A stretch of the entries below is to be set down exactly, running from the line with "18: (379, 66, 12.89)" through the line with "32: (237, 52, 14.58)", both included, and no other line.

- [Stored records]:
-=-=-=-=-

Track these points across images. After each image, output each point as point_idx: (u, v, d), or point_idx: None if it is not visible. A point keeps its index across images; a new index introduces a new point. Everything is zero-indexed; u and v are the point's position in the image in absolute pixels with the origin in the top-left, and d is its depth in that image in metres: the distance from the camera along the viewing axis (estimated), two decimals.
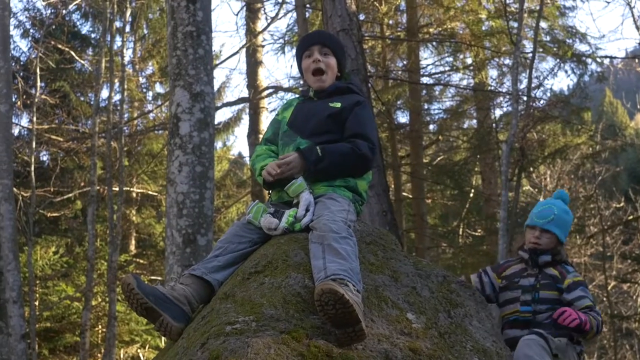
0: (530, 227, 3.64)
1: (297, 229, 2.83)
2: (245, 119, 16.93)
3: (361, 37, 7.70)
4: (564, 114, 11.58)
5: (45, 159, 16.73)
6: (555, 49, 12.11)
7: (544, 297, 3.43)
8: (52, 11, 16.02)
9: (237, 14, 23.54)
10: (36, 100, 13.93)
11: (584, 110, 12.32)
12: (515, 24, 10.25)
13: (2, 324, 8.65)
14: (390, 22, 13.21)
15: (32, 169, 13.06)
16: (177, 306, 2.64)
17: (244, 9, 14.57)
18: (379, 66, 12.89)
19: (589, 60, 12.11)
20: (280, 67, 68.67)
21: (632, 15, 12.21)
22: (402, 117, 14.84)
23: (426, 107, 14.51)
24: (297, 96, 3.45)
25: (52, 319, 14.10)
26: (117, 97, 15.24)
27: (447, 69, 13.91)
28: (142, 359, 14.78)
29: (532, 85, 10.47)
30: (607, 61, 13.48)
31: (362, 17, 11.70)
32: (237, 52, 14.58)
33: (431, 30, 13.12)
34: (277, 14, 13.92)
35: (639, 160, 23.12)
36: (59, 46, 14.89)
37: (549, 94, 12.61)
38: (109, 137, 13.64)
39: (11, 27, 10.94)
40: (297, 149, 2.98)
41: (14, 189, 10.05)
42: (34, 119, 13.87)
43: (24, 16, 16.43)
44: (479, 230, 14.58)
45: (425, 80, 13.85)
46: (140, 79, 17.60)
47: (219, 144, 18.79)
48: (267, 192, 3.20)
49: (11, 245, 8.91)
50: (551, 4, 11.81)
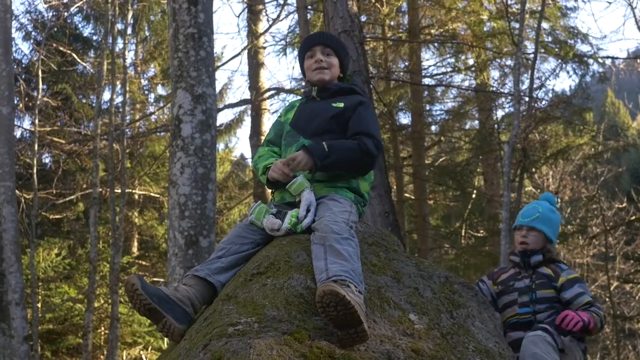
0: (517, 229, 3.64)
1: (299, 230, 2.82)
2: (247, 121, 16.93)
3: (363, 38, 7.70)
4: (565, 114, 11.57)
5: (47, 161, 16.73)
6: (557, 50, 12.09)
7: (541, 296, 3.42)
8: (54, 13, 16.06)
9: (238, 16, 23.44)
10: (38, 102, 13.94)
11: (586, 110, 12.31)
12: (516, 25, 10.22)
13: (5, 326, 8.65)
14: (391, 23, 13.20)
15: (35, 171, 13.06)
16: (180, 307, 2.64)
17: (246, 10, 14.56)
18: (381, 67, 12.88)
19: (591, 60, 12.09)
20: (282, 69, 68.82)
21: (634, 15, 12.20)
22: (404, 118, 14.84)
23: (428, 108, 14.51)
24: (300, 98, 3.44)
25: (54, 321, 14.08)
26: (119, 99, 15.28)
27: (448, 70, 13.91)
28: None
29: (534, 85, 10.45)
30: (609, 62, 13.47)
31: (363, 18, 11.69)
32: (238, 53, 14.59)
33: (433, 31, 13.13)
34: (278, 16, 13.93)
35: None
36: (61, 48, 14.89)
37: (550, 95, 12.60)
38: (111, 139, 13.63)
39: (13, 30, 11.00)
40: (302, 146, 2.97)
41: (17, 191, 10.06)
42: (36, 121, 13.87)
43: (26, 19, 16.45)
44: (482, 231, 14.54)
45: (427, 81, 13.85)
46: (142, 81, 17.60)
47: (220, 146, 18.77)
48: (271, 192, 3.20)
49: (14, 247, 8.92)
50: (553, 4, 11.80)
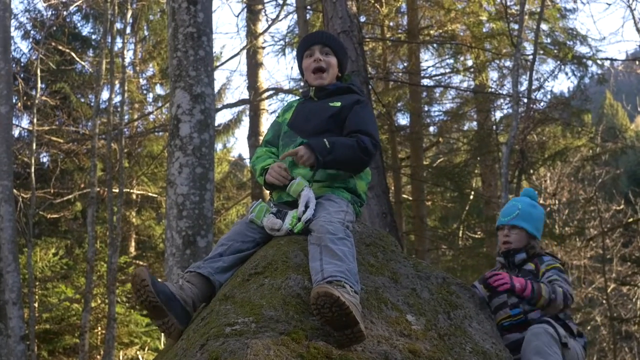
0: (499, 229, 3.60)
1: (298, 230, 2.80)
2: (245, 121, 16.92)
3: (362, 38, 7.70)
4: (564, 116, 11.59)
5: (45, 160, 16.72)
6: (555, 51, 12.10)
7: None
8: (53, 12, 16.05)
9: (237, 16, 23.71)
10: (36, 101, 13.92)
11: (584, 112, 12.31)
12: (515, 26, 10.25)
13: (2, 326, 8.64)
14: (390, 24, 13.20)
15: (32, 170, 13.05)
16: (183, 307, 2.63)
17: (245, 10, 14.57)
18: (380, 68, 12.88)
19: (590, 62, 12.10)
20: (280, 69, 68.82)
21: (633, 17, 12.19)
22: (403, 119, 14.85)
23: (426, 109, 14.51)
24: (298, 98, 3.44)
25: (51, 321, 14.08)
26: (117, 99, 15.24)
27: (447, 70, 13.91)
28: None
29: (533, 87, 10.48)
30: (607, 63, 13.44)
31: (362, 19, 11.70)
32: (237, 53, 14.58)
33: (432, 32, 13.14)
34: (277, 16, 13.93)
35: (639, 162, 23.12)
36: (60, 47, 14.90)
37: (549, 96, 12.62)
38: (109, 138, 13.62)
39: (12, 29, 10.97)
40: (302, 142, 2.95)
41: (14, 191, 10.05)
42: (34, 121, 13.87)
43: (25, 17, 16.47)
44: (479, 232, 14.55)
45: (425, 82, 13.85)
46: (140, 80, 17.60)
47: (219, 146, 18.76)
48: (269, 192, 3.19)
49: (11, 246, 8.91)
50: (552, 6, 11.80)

-=-=-=-=-

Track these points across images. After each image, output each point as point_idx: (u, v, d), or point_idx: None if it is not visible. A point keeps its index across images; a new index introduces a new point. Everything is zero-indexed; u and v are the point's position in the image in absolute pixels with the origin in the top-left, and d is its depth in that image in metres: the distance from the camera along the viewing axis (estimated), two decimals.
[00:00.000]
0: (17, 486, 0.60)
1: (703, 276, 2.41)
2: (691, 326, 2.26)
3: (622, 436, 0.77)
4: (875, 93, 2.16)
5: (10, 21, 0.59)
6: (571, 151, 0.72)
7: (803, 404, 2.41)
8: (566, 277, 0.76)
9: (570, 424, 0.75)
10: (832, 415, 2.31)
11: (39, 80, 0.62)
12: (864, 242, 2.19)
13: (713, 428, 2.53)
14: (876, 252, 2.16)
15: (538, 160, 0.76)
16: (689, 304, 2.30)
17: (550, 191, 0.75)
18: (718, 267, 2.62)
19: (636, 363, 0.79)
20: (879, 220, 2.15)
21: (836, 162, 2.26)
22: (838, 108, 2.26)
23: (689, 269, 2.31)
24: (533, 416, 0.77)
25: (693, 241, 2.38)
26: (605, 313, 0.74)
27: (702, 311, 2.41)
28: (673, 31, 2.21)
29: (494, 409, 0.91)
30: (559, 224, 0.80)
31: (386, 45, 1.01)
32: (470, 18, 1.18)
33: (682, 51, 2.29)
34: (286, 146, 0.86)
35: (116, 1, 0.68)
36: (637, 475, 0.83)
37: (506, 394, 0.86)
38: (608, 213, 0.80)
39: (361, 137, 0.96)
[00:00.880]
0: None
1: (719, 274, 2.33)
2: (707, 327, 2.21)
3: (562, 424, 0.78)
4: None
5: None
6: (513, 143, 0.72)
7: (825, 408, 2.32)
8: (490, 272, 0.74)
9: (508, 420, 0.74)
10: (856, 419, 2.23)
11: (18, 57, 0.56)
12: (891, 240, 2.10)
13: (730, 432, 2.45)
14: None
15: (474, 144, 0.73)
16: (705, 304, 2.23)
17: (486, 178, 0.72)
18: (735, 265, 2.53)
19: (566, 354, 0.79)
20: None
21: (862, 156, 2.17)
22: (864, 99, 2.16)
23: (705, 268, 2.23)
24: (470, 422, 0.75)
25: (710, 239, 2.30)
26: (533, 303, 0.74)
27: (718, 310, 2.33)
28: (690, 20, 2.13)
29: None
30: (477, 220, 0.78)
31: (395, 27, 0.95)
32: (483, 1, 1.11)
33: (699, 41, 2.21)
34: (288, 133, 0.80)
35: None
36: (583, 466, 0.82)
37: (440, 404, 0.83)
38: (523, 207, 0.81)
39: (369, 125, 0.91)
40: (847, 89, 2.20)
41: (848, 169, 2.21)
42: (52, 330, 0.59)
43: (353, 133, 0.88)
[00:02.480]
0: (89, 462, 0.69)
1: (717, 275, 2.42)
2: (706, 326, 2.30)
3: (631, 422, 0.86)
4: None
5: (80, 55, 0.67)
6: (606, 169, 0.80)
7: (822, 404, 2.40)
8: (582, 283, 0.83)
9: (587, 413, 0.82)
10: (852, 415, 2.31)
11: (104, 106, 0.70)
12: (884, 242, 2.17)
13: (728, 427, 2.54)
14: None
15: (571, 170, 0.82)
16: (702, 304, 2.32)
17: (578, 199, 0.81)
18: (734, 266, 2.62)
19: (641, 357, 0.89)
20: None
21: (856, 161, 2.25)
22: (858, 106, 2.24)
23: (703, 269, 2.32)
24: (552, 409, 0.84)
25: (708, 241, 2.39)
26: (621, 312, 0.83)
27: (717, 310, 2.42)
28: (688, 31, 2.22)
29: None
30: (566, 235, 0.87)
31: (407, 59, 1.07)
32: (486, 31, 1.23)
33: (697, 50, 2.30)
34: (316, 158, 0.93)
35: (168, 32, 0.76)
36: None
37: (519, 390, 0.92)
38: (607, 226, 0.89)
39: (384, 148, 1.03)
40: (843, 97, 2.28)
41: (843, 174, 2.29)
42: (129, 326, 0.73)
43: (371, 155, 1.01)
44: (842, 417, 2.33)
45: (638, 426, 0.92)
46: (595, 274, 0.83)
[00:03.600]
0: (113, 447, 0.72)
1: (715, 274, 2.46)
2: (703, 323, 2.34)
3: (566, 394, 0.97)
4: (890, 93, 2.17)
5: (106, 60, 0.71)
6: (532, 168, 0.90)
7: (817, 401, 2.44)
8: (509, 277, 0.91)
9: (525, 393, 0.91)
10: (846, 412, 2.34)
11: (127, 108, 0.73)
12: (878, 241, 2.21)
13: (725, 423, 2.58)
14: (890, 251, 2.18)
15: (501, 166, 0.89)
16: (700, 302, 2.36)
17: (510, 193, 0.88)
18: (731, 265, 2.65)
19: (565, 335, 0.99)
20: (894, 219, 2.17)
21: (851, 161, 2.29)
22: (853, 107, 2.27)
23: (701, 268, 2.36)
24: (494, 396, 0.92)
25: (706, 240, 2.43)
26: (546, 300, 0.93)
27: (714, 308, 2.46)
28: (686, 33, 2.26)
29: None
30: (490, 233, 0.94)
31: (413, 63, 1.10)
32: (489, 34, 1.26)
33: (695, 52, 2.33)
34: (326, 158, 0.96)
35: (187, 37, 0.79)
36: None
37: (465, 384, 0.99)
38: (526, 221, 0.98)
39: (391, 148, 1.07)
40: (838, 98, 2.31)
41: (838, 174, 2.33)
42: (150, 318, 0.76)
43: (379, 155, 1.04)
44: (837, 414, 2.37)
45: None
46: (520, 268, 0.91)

-=-=-=-=-

- [WRITTEN REPLY]:
18: (379, 66, 12.89)
19: (589, 60, 12.11)
20: (280, 67, 68.67)
21: (632, 15, 12.21)
22: (402, 117, 14.84)
23: (426, 107, 14.51)
24: (297, 96, 3.45)
25: (52, 319, 14.10)
26: (117, 97, 15.24)
27: (447, 69, 13.91)
28: (142, 359, 14.78)
29: (532, 85, 10.47)
30: (607, 61, 13.48)
31: (362, 17, 11.70)
32: (237, 52, 14.58)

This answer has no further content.